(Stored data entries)
================
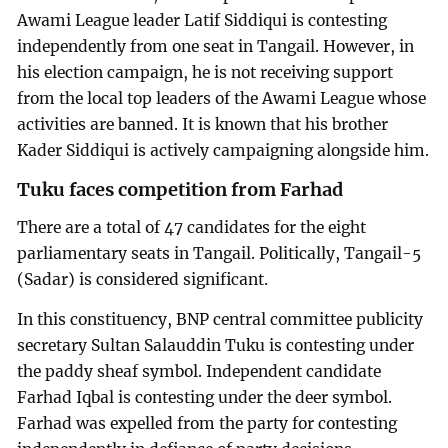
Awami League leader Latif Siddiqui is contesting
independently from one seat in Tangail. However, in
his election campaign, he is not receiving support
from the local top leaders of the Awami League whose
activities are banned. It is known that his brother
Kader Siddiqui is actively campaigning alongside him.
Tuku faces competition from Farhad
There are a total of 47 candidates for the eight
parliamentary seats in Tangail. Politically, Tangail-5
(Sadar) is considered significant.
In this constituency, BNP central committee publicity
secretary Sultan Salauddin Tuku is contesting under
the paddy sheaf symbol. Independent candidate
Farhad Iqbal is contesting under the deer symbol.
Farhad was expelled from the party for contesting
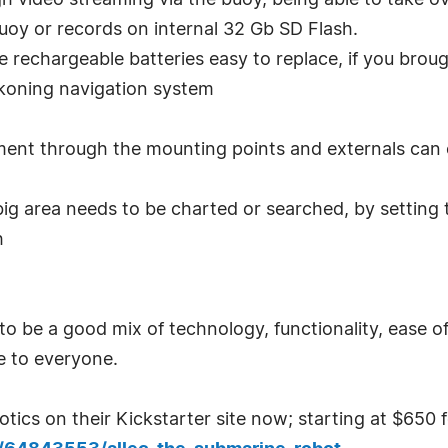
h video streaming via the buoy, being able to take ov
buoy or records on internal 32 Gb SD Flash.
he rechargeable batteries easy to replace, if you brou
koning navigation system
ment through the mounting points and externals can 
 big area needs to be charted or searched, by setting 
h
to be a good mix of technology, functionality, ease 
e to everyone.
ics on their Kickstarter site now; starting at $650 f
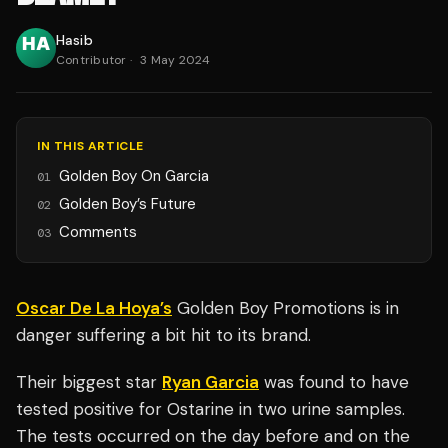
Hasib
Contributor
·
3 May 2024
IN THIS ARTICLE
Golden Boy On Garcia
01
Golden Boy’s Future
02
Comments
03
Oscar De La Hoya’s
Golden Boy Promotions is in
danger suffering a bit hit to its brand.
Their biggest star
Ryan Garcia
was found to have
tested positive for Ostarine in two urine samples.
The tests occurred on the day before and on the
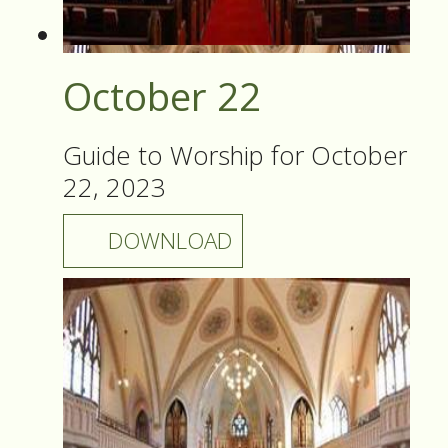
October 22
Guide to Worship for October
22, 2023
DOWNLOAD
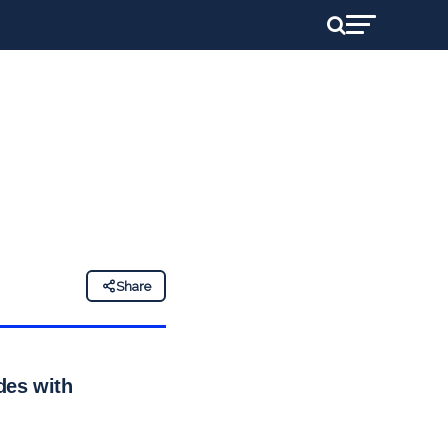
Share
ides with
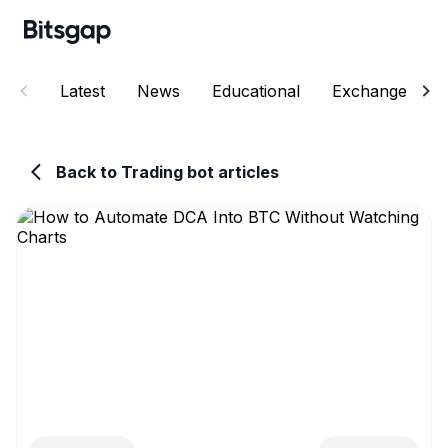
Latest
News
Educational
Exchanges
Back to Trading bot articles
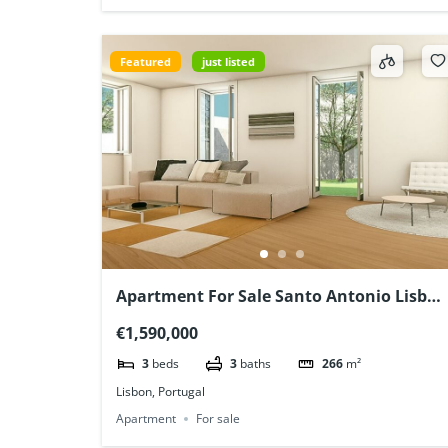
Featured
just listed
Apartment For Sale Santo Antonio Lisboa
Portugal
€1,590,000
3
beds
3
baths
266
m²
Lisbon, Portugal
Apartment
For sale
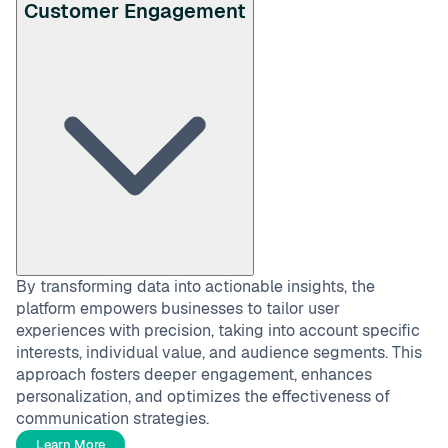
Customer Engagement
By transforming data into actionable insights, the
platform empowers businesses to tailor user
experiences with precision, taking into account specific
interests, individual value, and audience segments. This
approach fosters deeper engagement, enhances
personalization, and optimizes the effectiveness of
communication strategies.
Learn More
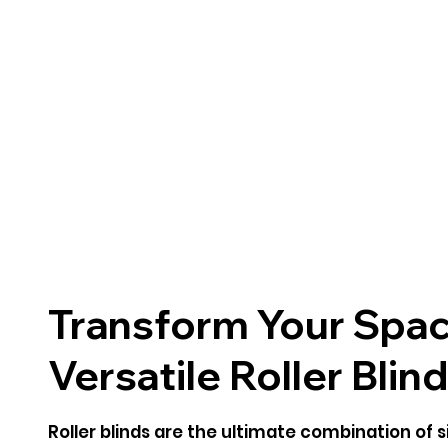
Transform Your Spac
Versatile Roller Blin
Roller blinds are the ultimate combination of si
================
Problem requirements → Return from the data every line that holds "Siddiqui".

Exercise solution →
Awami League leader Latif Siddiqui is contesting
Kader Siddiqui is actively campaigning alongside him.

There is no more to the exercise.